Yes, guppies are inexpensive, and they are one of the rare species of fish that can give birth to live babies, but they are raised in an environment that is salty but not quite seawater. Although they can easily adapt to a new environment, these fish are not recommended to be a starter fish.
BlueStreak Wrasse are like the lightning bolts of seawater fish, they are always on the move and they move quite fast. These fish are not recommended to be starter fish, because of their strange behaviour. They will clean other fish in the tank, and that will be their main source of food. If you don’t have enough parasites in your tank for them to feed off, they will starve.
Then we get the Groupers. Now if you think you’ve seen strange behaviour from fish, hold on to your feet, because this one will blow your socks off. They are usually small and interesting, but the strange thing is that they will eat just about any living thing that they can fit into their mouths. If you absolutely must put one of these in your tank, make sure that you have a bigger more aggressive fish to soothe this one’s temper.

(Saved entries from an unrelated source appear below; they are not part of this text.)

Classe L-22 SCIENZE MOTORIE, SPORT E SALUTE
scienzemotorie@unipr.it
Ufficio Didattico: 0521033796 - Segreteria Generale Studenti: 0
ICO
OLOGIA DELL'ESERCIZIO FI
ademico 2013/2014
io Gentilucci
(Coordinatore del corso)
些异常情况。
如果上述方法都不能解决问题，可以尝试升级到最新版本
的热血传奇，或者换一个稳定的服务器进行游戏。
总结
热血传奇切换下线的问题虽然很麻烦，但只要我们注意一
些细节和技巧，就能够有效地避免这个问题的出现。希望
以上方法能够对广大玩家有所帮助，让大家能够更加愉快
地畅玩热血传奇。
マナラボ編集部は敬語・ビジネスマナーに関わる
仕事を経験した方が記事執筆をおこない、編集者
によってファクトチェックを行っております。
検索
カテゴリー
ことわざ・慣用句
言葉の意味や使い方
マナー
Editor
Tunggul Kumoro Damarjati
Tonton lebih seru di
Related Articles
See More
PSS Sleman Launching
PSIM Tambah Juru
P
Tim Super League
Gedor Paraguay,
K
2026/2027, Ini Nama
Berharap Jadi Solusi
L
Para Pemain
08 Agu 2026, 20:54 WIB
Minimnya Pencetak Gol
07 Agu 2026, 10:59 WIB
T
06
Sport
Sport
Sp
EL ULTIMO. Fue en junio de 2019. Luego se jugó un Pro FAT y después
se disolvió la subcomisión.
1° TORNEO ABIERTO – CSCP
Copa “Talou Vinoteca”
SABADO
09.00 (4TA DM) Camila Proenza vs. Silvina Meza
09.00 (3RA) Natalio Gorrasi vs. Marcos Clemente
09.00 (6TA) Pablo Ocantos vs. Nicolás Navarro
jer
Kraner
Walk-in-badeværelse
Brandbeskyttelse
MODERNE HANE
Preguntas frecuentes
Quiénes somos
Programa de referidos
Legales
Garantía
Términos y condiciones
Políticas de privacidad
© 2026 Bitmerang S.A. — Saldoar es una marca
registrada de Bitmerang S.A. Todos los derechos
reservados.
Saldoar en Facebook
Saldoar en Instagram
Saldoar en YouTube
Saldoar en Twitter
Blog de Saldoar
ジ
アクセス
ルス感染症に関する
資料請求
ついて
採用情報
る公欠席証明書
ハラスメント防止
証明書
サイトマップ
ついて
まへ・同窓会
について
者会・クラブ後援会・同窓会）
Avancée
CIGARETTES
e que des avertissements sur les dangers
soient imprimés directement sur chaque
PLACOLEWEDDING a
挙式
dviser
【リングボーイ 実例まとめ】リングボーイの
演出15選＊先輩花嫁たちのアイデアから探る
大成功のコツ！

All of these fish can be added to your tank if you have taken the correct pre-cautions, but one fish that is certainly not recommended to be a starter fish at all, is the Canary Yellow Blenny. These fish are extremely venomous, in order to protect themselves from predators. When caught by a predator, they bite the inside of its mouth and release venom that can lead to the predator’s death. They are also semi-aggressive and will not do well in a tank with other aggressive fish.
The thing about seawater hobbies is that you must do lots of research in order to avoid losing alot of money. The secret about this is to not make spontaneous purchases, plan carefully what you want to do and get a second opinion. You have to know what your fish will be like when they are fully grown.